The basic set up of The Lady Most Likely is that Hugh has spent so much time in his stables that he's failed to find a wife. After a near death experience, he asks his sister for assistance. This leads to a house party, which leads to romance. There is a bit too much story to deal with in The Lady Most Likely. Each of the couples have enough backstory to fill a book of their own, leaving the reader reluctant to move on to the next. (As a connected series, I think this would have been a stronger read.) I'd still recommend it - better too much investment in the characters than too little. Then the cliche kicks in. One of the ladies loves fashion. She loves fashion so much that when it came time to marry she sought out a man who loves fashion. A soft, faded, delicate sort of man with a small endowment and a vicious wit. The sort of man who likes to sit in corners and speak critically of those about him, but in the kindest of ways, and who ultimately eroded his wife's self image while doing so. The sort of man who dies young with his sobbing valet by his side.

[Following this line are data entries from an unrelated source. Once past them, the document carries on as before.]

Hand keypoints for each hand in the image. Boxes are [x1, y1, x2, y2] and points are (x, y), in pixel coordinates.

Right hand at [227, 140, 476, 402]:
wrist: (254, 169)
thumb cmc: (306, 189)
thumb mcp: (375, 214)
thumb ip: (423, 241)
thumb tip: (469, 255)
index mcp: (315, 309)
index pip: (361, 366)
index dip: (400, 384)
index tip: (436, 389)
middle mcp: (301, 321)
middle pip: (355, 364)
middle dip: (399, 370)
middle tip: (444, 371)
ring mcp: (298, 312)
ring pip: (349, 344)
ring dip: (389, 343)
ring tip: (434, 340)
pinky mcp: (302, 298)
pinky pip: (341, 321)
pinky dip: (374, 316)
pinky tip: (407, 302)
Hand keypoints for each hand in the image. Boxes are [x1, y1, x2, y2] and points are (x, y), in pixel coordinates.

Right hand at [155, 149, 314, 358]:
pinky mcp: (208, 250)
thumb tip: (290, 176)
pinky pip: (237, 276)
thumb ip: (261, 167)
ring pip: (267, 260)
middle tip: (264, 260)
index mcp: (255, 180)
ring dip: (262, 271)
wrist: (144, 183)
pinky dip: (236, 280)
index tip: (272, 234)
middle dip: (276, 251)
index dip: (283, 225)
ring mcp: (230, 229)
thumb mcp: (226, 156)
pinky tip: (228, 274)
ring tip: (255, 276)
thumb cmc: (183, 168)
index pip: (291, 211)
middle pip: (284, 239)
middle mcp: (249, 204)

Is this 2010? Nearly 2011? Can we end this particular homophobic trope? Even when the gay character is not a villain, it still screams "How Gay Folks Are, God Love 'Em". I went from enjoying the book to tolerating it. By the time the valet's tear stained face is revealed I moved from tolerating the book to wanting to get away from it. Yes, I recognize that I am a small subset of the reading population but a love of fashion does not a homosexual make. A mean temperament does not a homosexual make. A slight build and a small (to borrow the author's words) "pump handle" does not a homosexual make. Roll all of those together, however, and you can make a tired homosexual side character cliche appear. (Hugh, obsessed with horses and unconcerned with women, makes a much more natural homosexual character than the deceased husband.)

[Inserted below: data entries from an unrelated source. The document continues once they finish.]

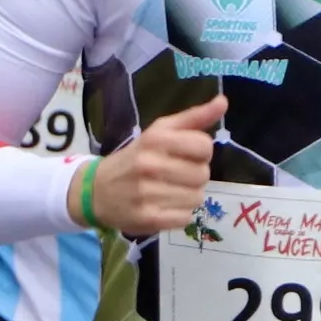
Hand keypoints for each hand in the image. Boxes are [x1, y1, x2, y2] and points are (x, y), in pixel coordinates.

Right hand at [80, 95, 222, 236]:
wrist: (97, 190)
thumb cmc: (136, 157)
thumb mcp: (159, 132)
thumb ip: (194, 118)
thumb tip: (223, 102)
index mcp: (155, 139)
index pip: (204, 146)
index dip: (201, 152)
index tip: (186, 155)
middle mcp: (150, 165)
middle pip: (203, 174)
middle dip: (194, 175)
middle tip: (175, 175)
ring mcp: (147, 193)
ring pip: (196, 198)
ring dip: (187, 196)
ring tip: (168, 191)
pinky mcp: (148, 218)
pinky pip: (185, 218)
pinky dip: (179, 214)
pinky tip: (164, 207)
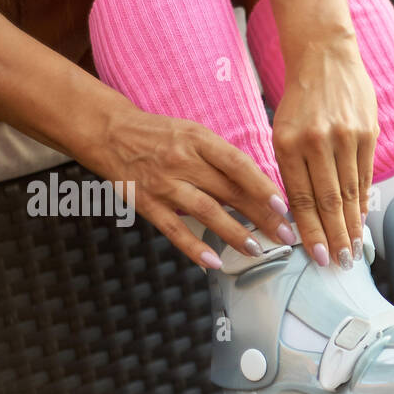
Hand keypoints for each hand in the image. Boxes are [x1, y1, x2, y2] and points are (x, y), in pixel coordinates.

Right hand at [84, 107, 293, 268]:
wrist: (109, 132)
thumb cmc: (160, 134)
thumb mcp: (194, 133)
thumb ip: (223, 158)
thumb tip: (261, 187)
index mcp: (199, 139)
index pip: (238, 165)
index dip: (263, 187)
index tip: (284, 206)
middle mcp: (183, 161)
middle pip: (229, 192)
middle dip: (261, 216)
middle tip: (284, 235)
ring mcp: (164, 184)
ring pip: (206, 212)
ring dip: (234, 233)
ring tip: (257, 250)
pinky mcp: (147, 203)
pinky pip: (174, 229)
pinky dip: (194, 247)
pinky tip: (213, 262)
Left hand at [272, 34, 378, 268]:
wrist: (325, 55)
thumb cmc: (300, 98)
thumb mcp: (283, 129)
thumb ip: (292, 169)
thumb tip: (304, 214)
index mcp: (289, 142)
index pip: (301, 198)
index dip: (310, 231)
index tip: (316, 256)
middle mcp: (317, 141)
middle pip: (328, 201)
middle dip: (334, 237)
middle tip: (340, 263)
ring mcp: (345, 136)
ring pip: (350, 192)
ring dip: (352, 225)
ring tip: (355, 249)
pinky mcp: (367, 132)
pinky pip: (365, 175)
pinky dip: (364, 201)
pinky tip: (363, 220)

Do homosexual men who fit this mold exist? Absolutely. While I have no idea what Christian Siriano looks like naked, I could picture him as the ex in question. The problem is that for so long ONLY this homosexual man has existed in romance. He is the Uncle Tom of the homosexual regency character. He is the racist cliche. To use him is to invite all the baggage of his past uses, to use him without other homosexual characters to counter him is to embrace that baggage. As a reader, encountering this minstrel show alongside the ever popular "It's so big, it won't fit!" sequence, I lose all interest in staying for more.
It is a shame, that this character tainted the read for me in a way I was unable to overcome by the book's end. The overall voice of the book is well done, the events are tied together nicely, the concept is strong. I would suggest The Lady Most Likely to anyone who finds the homosexual issue less aggravating than I do.